This might be my favorite comment ever. Such excellent use of sarcasm!:
Please pick a label and stick with it so that we know whether to like you or hate you. It's confusing and frightening for us to have to consider individual issues and people on their own merits. I need to know what you think of something before you tell me what you think of it. Otherwise, what's the point of even listening to you?
This blog is too hard.
Good. This blog should be hard. It should make you think.
I'm not here asking you to agree with me. Frankly, I could care less if you agree with me. I'm not a wingnut from suburban Milwaukee, trying to start a revolution. I'm not some moonbat from the Isthmus, trying desperately to save the world from itself. I'm trying to get you to do the one thing that absolutely terrifies politicians: think for yourself.

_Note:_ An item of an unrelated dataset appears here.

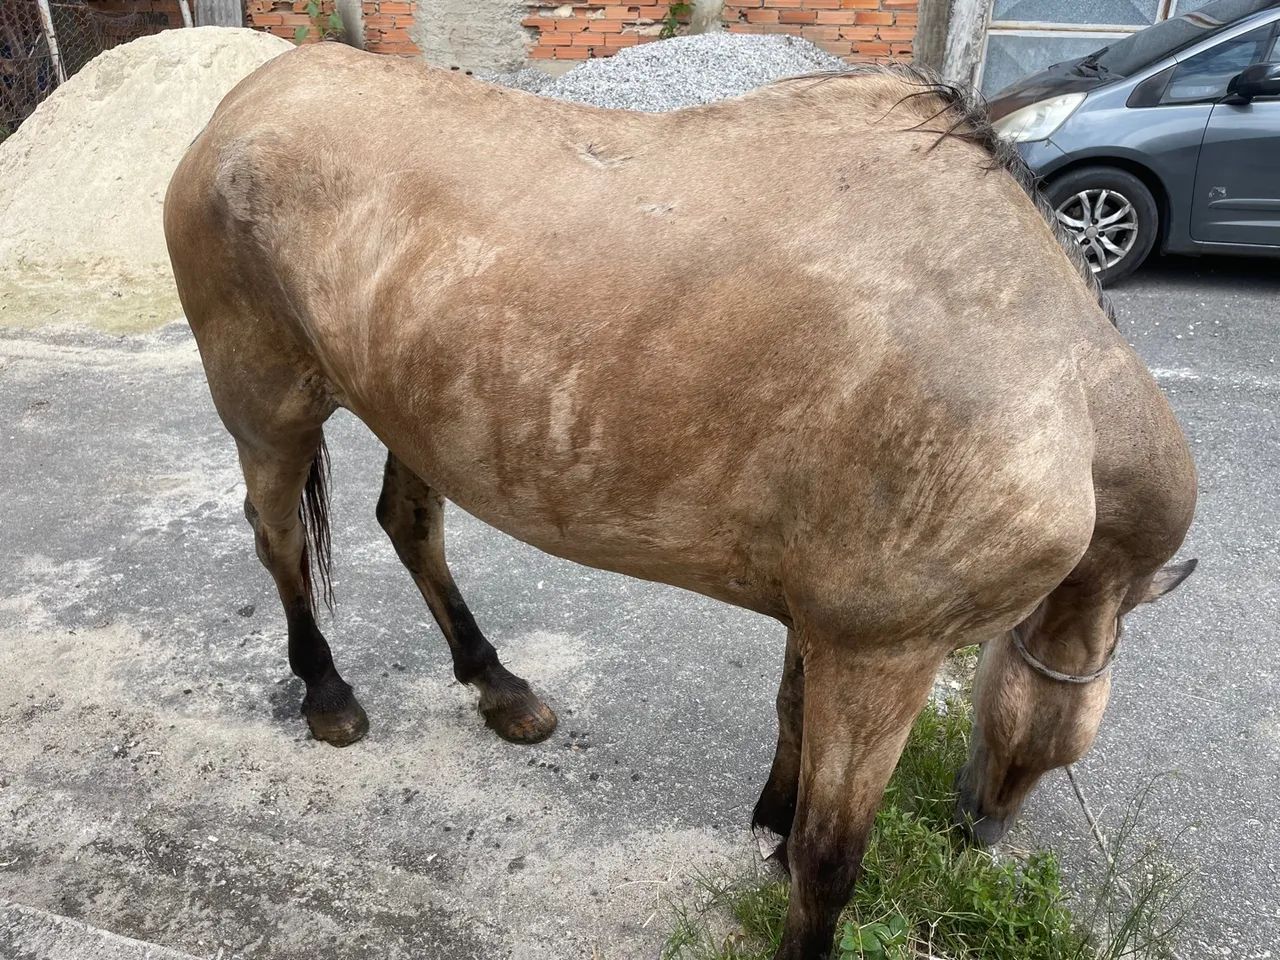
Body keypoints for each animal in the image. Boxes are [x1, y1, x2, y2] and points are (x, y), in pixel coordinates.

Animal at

Be smart. Read books. Turn of that damn talk radio already - it's just filled with people who want to tell you what to think. Argue intelligently. Listen carefully, even to arguments that make your skin crawl. Go see "An Inconvenient Truth" even if you can't stand Al Gore and think you'll disagree with 95% of what you hear. Throw on your hemp sandals and walk out to the porch with your green tea to read Ann Coulter. For the love of God, just get the hell out of your comfort zone once in awhile. The Cheddarsphere is filled with a lot of political blogging that amounts to little more than support group ranting, people who want a bunch of praise from people who already agree with everything they say. Don't be that blogger.

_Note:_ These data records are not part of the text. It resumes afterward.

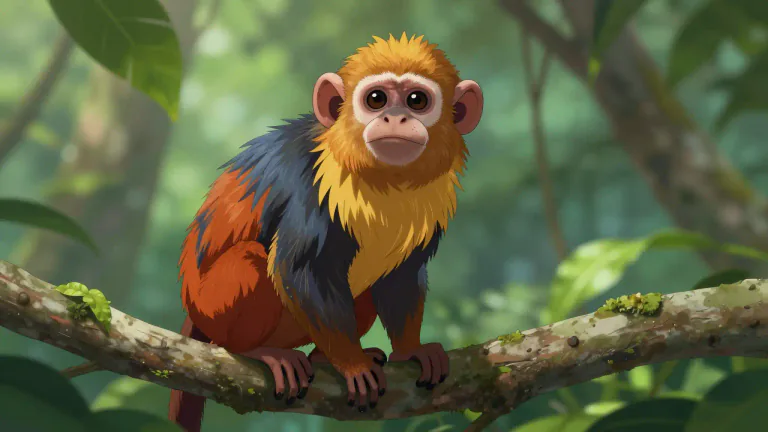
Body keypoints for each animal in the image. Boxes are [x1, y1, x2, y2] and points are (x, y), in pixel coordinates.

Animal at [168, 33, 483, 432]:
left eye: (417, 100)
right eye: (376, 99)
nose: (395, 118)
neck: (385, 182)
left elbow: (402, 276)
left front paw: (410, 349)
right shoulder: (310, 184)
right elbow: (297, 268)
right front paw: (352, 364)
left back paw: (320, 358)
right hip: (210, 307)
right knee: (249, 260)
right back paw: (253, 350)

If politics is short on one thing, it's intelligent people who think for themselves. Instead, we get hacks in leadership that want to sell everyone on the message of team; that politics is some kind of sport by which we define success based on the number of seats we pick up. For anyone who talks that way, I've got a swift kick in the nuts for you, if you can still find yours. Yours is the philosophy that has turned politics into a corrupt and hopeless hell. People win when government finds real solutions to real problems, not solutions to bullshit, made-up problems like flag burning and gay marriage solely designed to trick a bunch of rural evangelicals with a high school education into voting against their own economic interests. But I digress.
If I don't make you think occasionally, them I'm just another one of those half-assed spinmeisters or thought-free bloggers that swallows everything their party or Charlie Sykes or Air America tells them to. I have nothing against guys like Xoff and Brian Fraley, but do we really need a bunch of inarticulate, armchair wannabe pundits out here on the internet? More original thought, less partisan hackery, please.
And with that, I'll entertain a question:
Is there one, just one politician that kind of represents what you believe in?
Short answer: not really. When I vote, it's usually a matter of choosing better over worse. I write in a lot of candidates. As I told one person a few days ago, I've volunteered for Ron Greer and voted for Tammy Baldwin, and I don't think it's the least bit inconsistent. Ponder that for awhile.
Long answer: When I look at politics (and for that matter, most politicians), I mostly see a bunch of clowns who desperately are looking for that handful of smart people who will tell them what to do, what to say, and how to get re-elected. If the Republicans and the Democrats in the legislature seem pretty aimless right now, it's probably because their fearless leaders are all being sent to the hole for trying to save the sorry asses of the mindless masses who exist just to push the right colored button.
But here are 20 public officials that I respect. I'm not saying this is my top 20. It's just 20 that came to mind right now. I could name more, but 20 should suffice.
I'm not going to tell you what I admire them for, and by listing them, I'm not suggesting that they're perfect. Many of them are pretty imperfect. I will say, however, that if you locked these 20 people in a room for a week and asked them to solve the world's problems, they'd probably emerge with some pretty brilliant ideas.
- Dick Armey
- Tammy Baldwin
- George H.W. Bush
- Tom Campbell
- Chuck Chvala
- Bill Clinton
- Hillary Clinton
- Kathy Falk
- Russ Feingold
- Patrick Fitzgerald
- Newt Gingrich
- Rudy Giuliani
- Stephen Harper
- Scott Jensen
- John McCain
- John Norquist
- Colin Powell
- Paul Ryan
- Paul Soglin
- Eliot Spitzer
19 Americans and a Canadian for good measure.
With that, have a good weekend. And to those of you going to Summerfest tonight, I don't know how it is that you're supposed to choose between Styx and Cheap Trick at 10 p.m. Talk about a tough decision! I'm sure the legislature is forming a special select committee to figure this out for itself. It'll convene for 18 months and come up with a solution that nobody likes.